**Exercise material**
______________________________
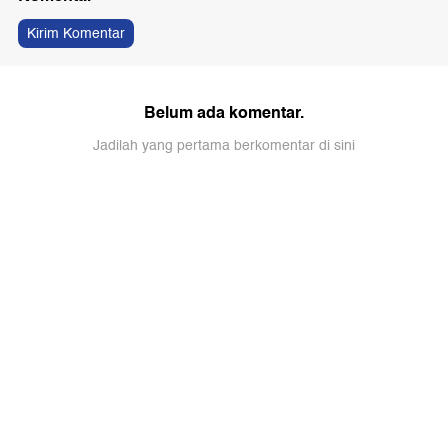
Kirim Komentar
Belum ada komentar.
Jadilah yang pertama berkomentar di sini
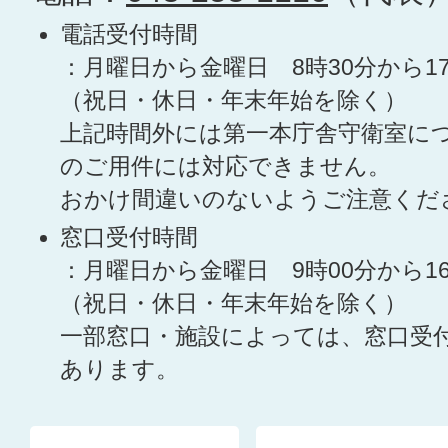
電話受付時間
：月曜日から金曜日 8時30分から1
（祝日・休日・年末年始を除く）
上記時間外には第一本庁舎守衛室に
のご用件には対応できません。
おかけ間違いのないようご注意くだ
窓口受付時間
：月曜日から金曜日 9時00分から1
（祝日・休日・年末年始を除く）
一部窓口・施設によっては、窓口受
あります。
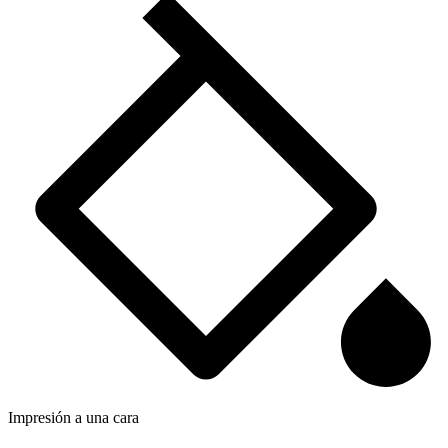
Impresión a una cara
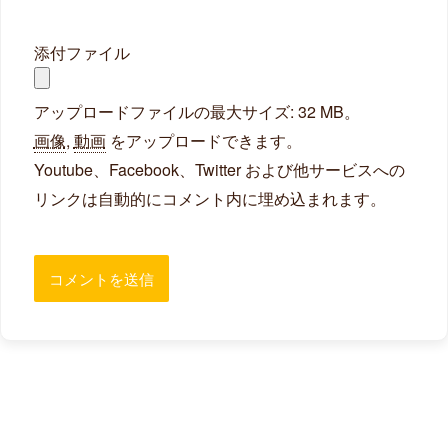
添付ファイル
アップロードファイルの最大サイズ: 32 MB。
画像
,
動画
をアップロードできます。
Youtube、Facebook、Twitter および他サービスへの
リンクは自動的にコメント内に埋め込まれます。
______________________________
Would you restate all of the data above word for word, omitting the pictures?

Kirim Komentar
Belum ada komentar.
Jadilah yang pertama berkomentar di sini
電話受付時間
：月曜日から金曜日 8時30分から1
（祝日・休日・年末年始を除く）
上記時間外には第一本庁舎守衛室に
のご用件には対応できません。
おかけ間違いのないようご注意くだ
窓口受付時間
：月曜日から金曜日 9時00分から1
（祝日・休日・年末年始を除く）
一部窓口・施設によっては、窓口受
あります。
Impresión a una cara
添付ファイル
アップロードファイルの最大サイズ: 32 MB。
画像
,
動画
をアップロードできます。
Youtube、Facebook、Twitter および他サービスへの
リンクは自動的にコメント内に埋め込まれます。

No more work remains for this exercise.